- TASK OBJECTIVE -
Reproduce the lines of the records below word for word, starting at the line containing "collector number: GJH 2833" and ending at the line containing "collection date: 1986-08-16", with both of those lines included.

- GIVEN DATA -
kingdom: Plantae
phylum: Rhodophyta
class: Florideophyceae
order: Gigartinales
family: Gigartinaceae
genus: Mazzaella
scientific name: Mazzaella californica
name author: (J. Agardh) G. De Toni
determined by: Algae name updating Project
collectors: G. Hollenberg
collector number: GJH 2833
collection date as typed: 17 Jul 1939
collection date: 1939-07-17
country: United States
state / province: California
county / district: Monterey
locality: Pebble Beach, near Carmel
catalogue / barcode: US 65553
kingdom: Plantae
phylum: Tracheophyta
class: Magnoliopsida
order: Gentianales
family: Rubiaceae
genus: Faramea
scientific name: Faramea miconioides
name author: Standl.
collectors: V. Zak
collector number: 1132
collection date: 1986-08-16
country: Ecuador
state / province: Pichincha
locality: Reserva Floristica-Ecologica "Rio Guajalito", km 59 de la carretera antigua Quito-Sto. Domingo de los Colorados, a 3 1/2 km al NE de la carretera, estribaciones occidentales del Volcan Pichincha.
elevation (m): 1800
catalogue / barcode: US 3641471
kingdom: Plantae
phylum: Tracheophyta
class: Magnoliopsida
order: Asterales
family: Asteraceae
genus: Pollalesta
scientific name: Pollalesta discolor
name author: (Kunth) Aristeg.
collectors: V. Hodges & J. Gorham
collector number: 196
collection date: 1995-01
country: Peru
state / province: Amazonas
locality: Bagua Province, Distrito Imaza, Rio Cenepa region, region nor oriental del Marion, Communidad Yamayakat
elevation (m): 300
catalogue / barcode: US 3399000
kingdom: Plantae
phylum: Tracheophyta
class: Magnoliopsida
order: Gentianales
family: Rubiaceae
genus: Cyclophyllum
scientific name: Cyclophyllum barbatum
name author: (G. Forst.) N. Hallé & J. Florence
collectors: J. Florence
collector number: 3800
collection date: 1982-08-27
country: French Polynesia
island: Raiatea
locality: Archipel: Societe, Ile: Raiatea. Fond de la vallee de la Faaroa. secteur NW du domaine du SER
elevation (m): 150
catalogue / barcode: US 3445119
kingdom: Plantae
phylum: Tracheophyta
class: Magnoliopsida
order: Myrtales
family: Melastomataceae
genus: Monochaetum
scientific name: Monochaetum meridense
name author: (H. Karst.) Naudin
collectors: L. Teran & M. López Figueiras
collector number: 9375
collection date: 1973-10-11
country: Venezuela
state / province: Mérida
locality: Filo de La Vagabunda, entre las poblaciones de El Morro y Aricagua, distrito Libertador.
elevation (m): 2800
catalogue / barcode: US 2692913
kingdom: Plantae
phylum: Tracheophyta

- EXPECTED ANSWER -
collector number: GJH 2833
collection date as typed: 17 Jul 1939
collection date: 1939-07-17
country: United States
state / province: California
county / district: Monterey
locality: Pebble Beach, near Carmel
catalogue / barcode: US 65553
kingdom: Plantae
phylum: Tracheophyta
class: Magnoliopsida
order: Gentianales
family: Rubiaceae
genus: Faramea
scientific name: Faramea miconioides
name author: Standl.
collectors: V. Zak
collector number: 1132
collection date: 1986-08-16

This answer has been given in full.